(1.) THE following questions have been, at the instance of the Revenue referred to us by the Tribunal, Cochin Bench:
(2.) DURING the accounting year relevant to the asst. year 1978 79, the assessee company which was a non resident company expended Rs. 1,38,520 for payment to I.C.I.C.I., Billimoria & Co., and Menon & Menon for professional services rendered in regard to the steps taken for compliance with s. 29 and other provisions of the Foreign Exchange Regulation Act, 1973. This expenditure is referred to by the assessee as " dilution expenses " for Indianisation of the foreign holding as required under the said Act. The assessee claimed this amount as business expenditure deductible under S. 37 of the IT Act, 1961. The claim was disallowed by the officer on the ground that the so called " dilution expenses " were incurred for the purpose of transfer of equity capital held by foreign citizens to Indian citizens and such expenditure was capital expenditure and, therefore, not deductible as business expenditure. This finding was confirmed by the CIT (A). He held that the expenditure directly related to the capital structure of the company and was not business expenditure.

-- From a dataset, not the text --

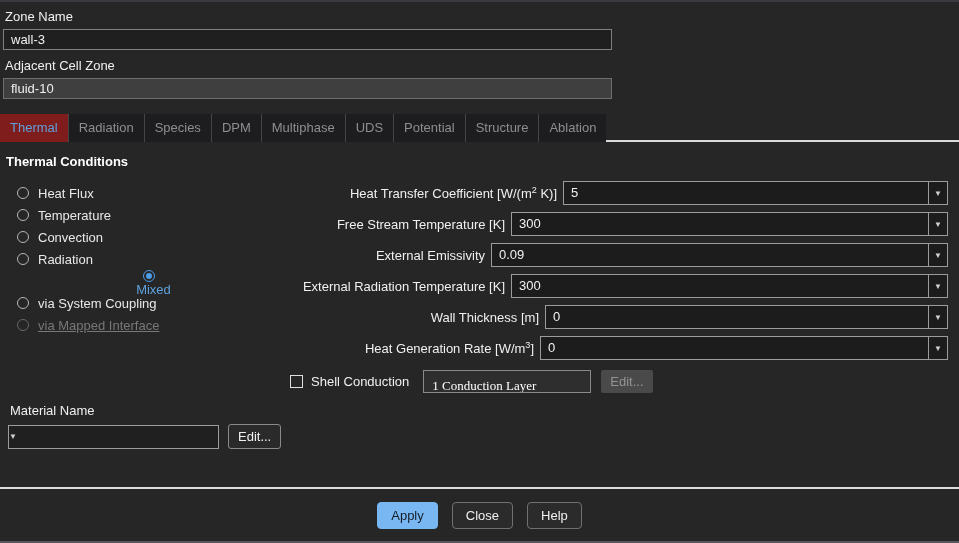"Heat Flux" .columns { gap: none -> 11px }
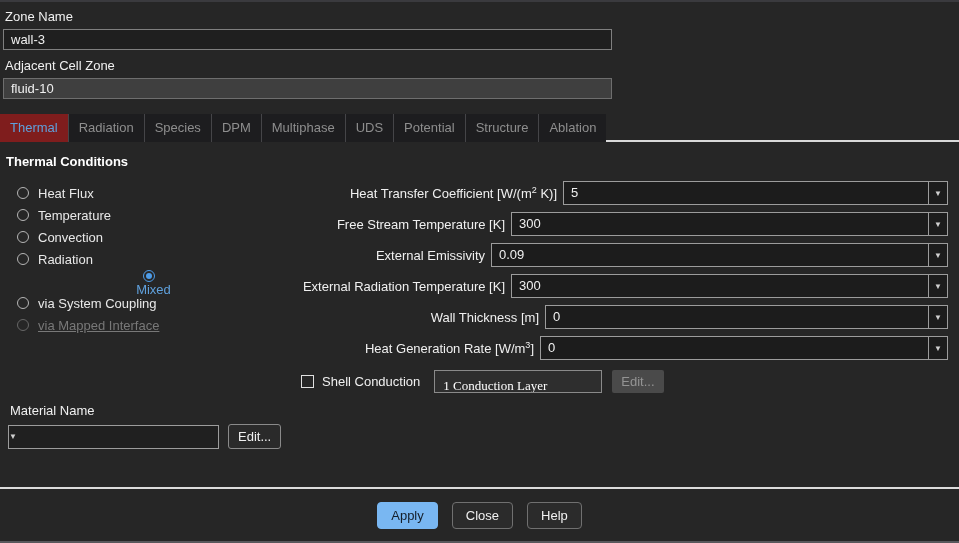"Mixed" .radio-row.selected { flex-direction: column -> none }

On further appeal by the assessee, the Tribunal, relying upon certain decisions, particularly the decision of the Supreme Court in Dalmia Jain & Co. Ltd. vs. CIT (1971) 81 ITR 754 (SC), came to the conclusion, which in our view was totally unwarranted, that the expenditure in question was a business loss and not a capital expenditure. What the Supreme Court stated was that, if litigation expenditure was incurred to create or cure or perfect the assessee's title to capital, it was capital expenditure; whereas if such expenditure was incurred to protect the business of the assessee, it would be deductible as a business expenditure. The former, and not the latter, is the position in the present case.
(3.) WE direct the parties to bear their respective costs in this tax referred case.